[Darryl Robinson is an Assistant Professor at Queen’s University, Faculty of Law]
This post is part of the MJIL 13(1) symposium. Other posts in this series can be found in the related posts below.
I am very grateful for James Stewart’s comments on “How Command Responsibility Got So Complicated”. Professor Stewart and I are engaged in similar projects (criminal law theory and international criminal law (‘ICL’)) and immersed in similar literature, so our discussions are always very helpful to me, even though we at times reach different conclusions. Professor Stewart raises several interesting points, and I cannot quite do justice to all of them. I offer the following thoughts on the main points.

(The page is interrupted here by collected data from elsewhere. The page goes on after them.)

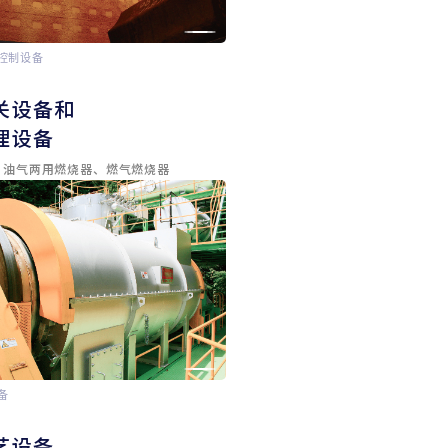
控制设备
、
关设备和
理设备
、油气两用燃烧器、燃气燃烧器
备
艺设备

As a preliminary point, Professor Stewart rightly notes that people at the Tribunal had done a frenzied review of the relevant literature and so were at least aware of these issues. I take that point very much. Academics are often quick to criticise courts and institutions for their alleged failures to consider this or that issue, when perhaps the relevant actors were in fact deeply aware of it but chose not to elaborate on it given the hundred other priorities they had to attend to. I also sympathise with judges, who are either criticised for failure to elaborate on theoretical underpinnings, or alternatively are criticised for their wordy, theoretical decisions. For precisely these reasons, I ‘emphatically acknowledged’ that the Tribunals were operating in a pioneering phase, dealing with countless questions and constructing doctrinal rules from diverse authorities, and hence could not give detailed consideration to every fine point.